If anyone was worried that Andor wasn’t going to explain the confusing logistics of the Rebel Alliance, episode 4 will disabuse you of that notion big time. Luthen and Mon Mothma are basically already desperate for cash to funnel to the Alliance, and the ever-watchful eye of the Empire is making things tough. The stakes here are pretty clear: How long can these two continue the façade of being upstanding citizens while they’re actually both focal points for terrorists? Mothma can barely stand to have dinner with other senators, which sets up a great ticking time bomb that has to result in her publicly leaving the Senate sometime before A New Hope.
Or does it? The counterpoint to all the Imperial “Big Brother” action in this episode is a clever and realistic amount of bumbling Imperial bureaucracy. After the fallout of Cassian’s escape from the Preox-Morlana Corporate Zone, the Empire takes over direct control of those planets, while Syril Karn (Kyle Soller) is sent packing back to live with his mom on Coruscant.
But, more interestingly, we’re also introduced to a security council of Imperial intelligence supervisors, each in charge of a different area of space. Andor briefly becomes a show about office politics for these scenes, where we see Supervisor Dedra Meero (Denise Gough) getting herself into trouble for an overzealous concern about the merch that Cassian had in episode 3. Basically, Dedra is laying out a pattern of Rebellion activities and her superiors and co-workers are like, “Yeah, whatever, we’ll see.”
This plotline sets up a few possible outcomes. First, it just realistically drives home how the Rebellion was able to get away with so much smuggling and insurgency; the Empire is so tied up in red tape, that they’re kind of disorganized. Second, it seems that the focus on Dedra Meero could indicate there’s more to her than meets the eye. Could she be a deep plant for the Rebellion? And if she is a spy, what’s the end game there?
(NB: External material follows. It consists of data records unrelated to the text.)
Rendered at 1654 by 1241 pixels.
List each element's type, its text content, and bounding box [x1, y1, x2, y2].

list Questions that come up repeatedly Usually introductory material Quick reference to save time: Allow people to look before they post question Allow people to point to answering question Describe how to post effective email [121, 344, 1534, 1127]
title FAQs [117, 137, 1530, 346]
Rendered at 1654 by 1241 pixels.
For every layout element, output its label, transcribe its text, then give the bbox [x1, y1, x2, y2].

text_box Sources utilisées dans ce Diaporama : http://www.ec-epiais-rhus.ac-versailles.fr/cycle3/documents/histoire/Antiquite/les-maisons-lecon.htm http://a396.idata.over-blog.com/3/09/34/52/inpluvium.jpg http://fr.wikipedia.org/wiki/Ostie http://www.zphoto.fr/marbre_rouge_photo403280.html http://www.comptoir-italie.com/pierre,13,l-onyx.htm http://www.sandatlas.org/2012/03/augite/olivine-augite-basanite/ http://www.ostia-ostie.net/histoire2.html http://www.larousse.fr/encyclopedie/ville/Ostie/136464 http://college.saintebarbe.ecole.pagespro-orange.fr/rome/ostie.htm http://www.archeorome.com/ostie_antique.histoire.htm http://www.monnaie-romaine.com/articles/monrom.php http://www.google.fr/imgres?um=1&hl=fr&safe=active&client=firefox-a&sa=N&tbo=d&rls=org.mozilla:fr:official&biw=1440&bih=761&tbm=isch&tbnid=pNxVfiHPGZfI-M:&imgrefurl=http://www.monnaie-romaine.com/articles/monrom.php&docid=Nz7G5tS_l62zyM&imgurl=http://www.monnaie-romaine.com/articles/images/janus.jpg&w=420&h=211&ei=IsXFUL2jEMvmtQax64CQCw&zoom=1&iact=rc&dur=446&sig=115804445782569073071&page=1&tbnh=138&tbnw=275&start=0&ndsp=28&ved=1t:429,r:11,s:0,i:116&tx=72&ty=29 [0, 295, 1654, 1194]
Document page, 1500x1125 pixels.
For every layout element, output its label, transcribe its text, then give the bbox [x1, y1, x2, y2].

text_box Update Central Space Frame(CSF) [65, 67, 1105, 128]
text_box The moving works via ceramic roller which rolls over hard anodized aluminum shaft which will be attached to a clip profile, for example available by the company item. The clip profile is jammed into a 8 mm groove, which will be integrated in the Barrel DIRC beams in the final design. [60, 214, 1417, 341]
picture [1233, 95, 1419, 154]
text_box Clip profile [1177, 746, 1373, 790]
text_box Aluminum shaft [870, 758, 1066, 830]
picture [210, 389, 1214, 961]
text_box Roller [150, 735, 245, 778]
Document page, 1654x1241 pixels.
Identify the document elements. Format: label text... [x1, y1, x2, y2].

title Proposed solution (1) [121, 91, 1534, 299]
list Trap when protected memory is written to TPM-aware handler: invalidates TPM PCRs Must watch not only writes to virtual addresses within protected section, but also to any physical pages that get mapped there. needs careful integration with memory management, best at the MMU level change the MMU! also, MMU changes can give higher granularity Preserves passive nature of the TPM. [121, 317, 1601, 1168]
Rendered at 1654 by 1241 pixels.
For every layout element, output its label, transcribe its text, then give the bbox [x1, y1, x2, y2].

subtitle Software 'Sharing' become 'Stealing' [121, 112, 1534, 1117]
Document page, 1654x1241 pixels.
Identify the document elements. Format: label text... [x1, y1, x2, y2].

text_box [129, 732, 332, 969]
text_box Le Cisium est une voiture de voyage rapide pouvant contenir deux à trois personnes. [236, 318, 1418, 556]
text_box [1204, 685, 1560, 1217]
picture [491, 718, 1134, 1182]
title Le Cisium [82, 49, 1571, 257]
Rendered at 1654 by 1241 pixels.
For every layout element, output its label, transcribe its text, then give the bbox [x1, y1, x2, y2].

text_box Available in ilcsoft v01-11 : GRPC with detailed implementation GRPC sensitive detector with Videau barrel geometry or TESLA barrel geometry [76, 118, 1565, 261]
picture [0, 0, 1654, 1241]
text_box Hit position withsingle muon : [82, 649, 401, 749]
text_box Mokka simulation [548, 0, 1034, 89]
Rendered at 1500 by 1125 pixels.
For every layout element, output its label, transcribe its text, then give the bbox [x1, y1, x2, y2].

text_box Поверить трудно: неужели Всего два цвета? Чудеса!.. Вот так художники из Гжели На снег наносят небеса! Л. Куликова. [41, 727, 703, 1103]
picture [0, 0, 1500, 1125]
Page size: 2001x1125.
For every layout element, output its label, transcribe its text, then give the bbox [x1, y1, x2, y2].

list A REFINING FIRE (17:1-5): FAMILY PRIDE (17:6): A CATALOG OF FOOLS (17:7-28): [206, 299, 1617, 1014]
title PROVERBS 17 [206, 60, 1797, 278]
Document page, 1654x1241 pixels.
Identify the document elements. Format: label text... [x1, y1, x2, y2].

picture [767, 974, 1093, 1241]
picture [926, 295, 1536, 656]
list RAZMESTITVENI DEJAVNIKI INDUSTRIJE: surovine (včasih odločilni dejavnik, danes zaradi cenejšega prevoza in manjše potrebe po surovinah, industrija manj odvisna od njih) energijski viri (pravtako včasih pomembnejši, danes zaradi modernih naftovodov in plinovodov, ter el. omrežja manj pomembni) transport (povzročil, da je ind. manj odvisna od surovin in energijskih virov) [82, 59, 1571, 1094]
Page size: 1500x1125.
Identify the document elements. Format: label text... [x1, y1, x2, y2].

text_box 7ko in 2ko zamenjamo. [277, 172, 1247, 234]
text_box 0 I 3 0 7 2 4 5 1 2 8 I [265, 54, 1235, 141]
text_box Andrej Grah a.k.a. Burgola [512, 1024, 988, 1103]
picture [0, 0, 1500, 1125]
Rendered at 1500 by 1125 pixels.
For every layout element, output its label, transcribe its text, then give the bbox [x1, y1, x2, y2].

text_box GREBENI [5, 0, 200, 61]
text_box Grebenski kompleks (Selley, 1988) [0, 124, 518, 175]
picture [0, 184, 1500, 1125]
If there’s one weakness in Andor episode 4, it’s that all the intrigue on Courscant makes Cassian’s induction into this new band of Rebels seem somewhat dull by comparison. Yes, we’re invested in what happens to him, and yes, we want all these folks to succeed at their mission, but in terms of pushing the story forward, most of the Cassian stuff in episode 4 seems to deliver the message that: being in the Rebellion requires lots of camping in the woods. It’s good stuff, but in contrast to the bigger reveals and tantalizing plot clues on Coruscant, Cassian’s story feels on hold right now.
Overall, episode 4 seems to act as a bridge between the tone and setting of the three-episode premiere and the larger scope of the rest of the series. If Andor keeps adding layers like this, it would seem we’re all in for one hell of a ride.